İran yönetimi, büyük ihtimalle Cuma günü rejim güçleri ile sokakları dolduracaktır. Rejim, ifade hakkı, gözaltı ve tutuklama, temel hak ve özgürlükler konusunda adım atmalıdır.

ABD kendi politikalarının kayıtsız şartsız takipçisi olan BAE Dış İşleri Bakanı Anwar Gargash’ın sosyal medyadan yaptığı “Arap Dünyası, Tahran ve Ankara tarafından yönetilmeyecektir.” açıklaması düşündürmektedir.
ABD’nin bölgesel ortaklarından gelen bu söz ve eylemler süreci daha sağlıklı okumamıza katkı vermektedir. Mısır’ın Sevakin Adası itirazını da bu bağlamda değerlendirmek gerekir diye düşünüyorum.

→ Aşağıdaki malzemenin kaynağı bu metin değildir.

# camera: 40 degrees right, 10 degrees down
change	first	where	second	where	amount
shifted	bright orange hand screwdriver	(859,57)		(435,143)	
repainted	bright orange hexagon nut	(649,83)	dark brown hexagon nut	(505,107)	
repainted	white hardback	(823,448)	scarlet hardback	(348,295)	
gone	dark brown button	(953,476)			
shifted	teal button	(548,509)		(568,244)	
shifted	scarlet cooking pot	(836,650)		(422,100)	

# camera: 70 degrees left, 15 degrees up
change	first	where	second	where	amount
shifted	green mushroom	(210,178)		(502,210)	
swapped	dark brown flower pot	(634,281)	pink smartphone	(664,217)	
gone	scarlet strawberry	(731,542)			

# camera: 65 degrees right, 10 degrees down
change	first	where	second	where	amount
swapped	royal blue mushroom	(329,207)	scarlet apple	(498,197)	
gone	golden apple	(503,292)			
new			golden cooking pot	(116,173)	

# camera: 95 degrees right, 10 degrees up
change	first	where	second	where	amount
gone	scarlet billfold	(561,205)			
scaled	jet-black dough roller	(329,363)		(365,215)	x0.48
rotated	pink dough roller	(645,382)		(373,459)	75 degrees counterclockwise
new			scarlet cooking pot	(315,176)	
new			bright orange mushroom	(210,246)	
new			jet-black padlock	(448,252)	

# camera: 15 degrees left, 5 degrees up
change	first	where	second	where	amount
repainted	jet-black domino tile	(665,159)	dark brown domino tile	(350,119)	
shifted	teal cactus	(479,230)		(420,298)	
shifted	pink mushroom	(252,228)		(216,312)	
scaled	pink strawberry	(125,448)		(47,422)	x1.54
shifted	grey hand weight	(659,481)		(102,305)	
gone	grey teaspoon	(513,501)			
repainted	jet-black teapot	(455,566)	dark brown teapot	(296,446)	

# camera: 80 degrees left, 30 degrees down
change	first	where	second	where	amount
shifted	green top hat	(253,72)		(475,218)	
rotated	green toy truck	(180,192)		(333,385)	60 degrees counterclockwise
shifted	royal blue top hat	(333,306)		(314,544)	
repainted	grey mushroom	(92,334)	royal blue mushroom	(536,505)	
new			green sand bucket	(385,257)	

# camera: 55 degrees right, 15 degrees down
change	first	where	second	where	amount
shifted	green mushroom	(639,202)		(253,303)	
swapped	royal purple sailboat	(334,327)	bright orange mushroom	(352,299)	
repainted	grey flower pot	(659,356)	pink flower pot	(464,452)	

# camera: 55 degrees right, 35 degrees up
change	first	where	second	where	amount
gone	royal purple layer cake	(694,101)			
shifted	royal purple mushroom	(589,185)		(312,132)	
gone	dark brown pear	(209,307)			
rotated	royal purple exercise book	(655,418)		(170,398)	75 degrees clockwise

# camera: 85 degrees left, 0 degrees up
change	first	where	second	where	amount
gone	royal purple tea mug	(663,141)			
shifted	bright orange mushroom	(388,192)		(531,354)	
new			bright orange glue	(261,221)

ABD’nin öte yandan, İran’ın nükleerle elde etmesi muhtemel ekonomik, güvenlik, siyasi ve stratejik imkânlara karşıda önlem alan bir politika izlediği söylenebilir.

Olaylar başlamadan önce İran Devleti’nin başörtüsü konusunda yayınlamış olduğu para cezasını ve soruşturmayı ortadan kaldıran açıklaması, bir sopanın ucuna başörtüsü bağlayan kız sembolü ise tarafların dersini çalıştığının bir göstergesi şeklinde okunabilir.

Yaşananları üç beş aktivistin hareketi gibi değerlendirilmesi doğru değildir. İran sokaklarına taşan bu gösterilerin halkın ihtiyaç ve talepleriylemi yoksa başka etkenlerle mi evrileceğini gelecek günlerde göreceğiz.
Gelişmeleri şimdi oyuna girmeyen gurupların pozisyonu, iç düzenleme ve alınacak önlemlerle birlikte, dışarıdan yapılan etkenler belirleyecektir diye düşünüyorum.

Öte yandan Çin, Rusya, Fransa, Türkiye gibi ülkelerin alacağı pozisyonlarda önemli olacaktır.
Dileğimiz odur ki; İran’da yaşayan bütün insanlarla birlikte, ülkede yaşayan Türkler de insanca yaşanan bir İran’a kavuşsunlar.